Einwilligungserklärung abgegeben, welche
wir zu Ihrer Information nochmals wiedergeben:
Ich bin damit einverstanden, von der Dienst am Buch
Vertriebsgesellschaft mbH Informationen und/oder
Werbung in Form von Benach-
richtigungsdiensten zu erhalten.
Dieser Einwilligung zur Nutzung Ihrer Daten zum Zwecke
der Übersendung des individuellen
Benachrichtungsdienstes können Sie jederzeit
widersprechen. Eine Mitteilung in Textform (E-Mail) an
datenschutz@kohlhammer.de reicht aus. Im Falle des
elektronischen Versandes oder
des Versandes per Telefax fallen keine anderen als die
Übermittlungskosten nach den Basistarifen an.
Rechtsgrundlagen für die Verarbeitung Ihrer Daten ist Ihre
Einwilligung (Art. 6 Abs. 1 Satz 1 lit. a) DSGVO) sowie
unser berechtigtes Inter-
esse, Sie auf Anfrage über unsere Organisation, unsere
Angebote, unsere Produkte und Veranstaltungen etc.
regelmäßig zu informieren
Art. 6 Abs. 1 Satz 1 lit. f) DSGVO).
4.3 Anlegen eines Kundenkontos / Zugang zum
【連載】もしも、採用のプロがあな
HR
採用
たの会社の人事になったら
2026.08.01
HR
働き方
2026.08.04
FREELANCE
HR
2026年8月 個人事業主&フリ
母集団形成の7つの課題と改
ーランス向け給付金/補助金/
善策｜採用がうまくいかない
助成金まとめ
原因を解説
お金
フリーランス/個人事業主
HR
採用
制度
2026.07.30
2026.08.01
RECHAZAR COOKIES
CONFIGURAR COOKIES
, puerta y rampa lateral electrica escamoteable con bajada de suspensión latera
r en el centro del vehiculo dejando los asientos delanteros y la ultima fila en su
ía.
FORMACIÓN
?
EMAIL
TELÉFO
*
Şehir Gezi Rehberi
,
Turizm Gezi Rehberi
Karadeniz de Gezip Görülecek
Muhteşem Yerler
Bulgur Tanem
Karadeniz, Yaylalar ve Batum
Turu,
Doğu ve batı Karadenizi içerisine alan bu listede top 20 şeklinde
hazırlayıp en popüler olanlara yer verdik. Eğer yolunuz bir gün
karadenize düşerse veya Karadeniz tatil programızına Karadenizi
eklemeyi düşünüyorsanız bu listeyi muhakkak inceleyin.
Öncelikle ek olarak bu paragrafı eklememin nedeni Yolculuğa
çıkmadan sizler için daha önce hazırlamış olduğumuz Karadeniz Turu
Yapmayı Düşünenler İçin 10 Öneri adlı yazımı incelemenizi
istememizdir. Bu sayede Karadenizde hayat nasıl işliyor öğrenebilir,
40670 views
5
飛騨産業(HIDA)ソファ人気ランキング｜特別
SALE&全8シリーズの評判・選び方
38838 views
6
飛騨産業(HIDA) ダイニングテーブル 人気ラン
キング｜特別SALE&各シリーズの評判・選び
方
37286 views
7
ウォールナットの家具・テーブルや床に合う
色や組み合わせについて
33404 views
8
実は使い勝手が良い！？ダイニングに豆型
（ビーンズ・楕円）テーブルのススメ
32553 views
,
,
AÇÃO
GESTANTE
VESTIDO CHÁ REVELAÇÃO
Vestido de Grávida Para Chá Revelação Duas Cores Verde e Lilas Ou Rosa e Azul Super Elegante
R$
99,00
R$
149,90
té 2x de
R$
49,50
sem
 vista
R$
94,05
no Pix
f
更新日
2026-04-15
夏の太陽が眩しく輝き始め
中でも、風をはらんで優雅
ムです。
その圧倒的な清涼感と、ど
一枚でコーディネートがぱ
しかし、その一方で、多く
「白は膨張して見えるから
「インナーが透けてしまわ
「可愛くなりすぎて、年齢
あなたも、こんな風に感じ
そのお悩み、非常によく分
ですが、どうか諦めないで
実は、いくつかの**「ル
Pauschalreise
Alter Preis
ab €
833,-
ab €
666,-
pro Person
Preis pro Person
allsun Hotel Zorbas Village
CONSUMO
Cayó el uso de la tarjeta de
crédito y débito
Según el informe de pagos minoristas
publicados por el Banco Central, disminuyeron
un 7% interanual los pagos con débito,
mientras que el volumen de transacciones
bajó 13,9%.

==========

--- Exercise goal ---
Retype the records from their very beginning through the line containing "Übermittlungskosten nach den Basistarifen an.", with both ends included.

--- Output below ---
Einwilligungserklärung abgegeben, welche
wir zu Ihrer Information nochmals wiedergeben:
Ich bin damit einverstanden, von der Dienst am Buch
Vertriebsgesellschaft mbH Informationen und/oder
Werbung in Form von Benach-
richtigungsdiensten zu erhalten.
Dieser Einwilligung zur Nutzung Ihrer Daten zum Zwecke
der Übersendung des individuellen
Benachrichtungsdienstes können Sie jederzeit
widersprechen. Eine Mitteilung in Textform (E-Mail) an
datenschutz@kohlhammer.de reicht aus. Im Falle des
elektronischen Versandes oder
des Versandes per Telefax fallen keine anderen als die
Übermittlungskosten nach den Basistarifen an.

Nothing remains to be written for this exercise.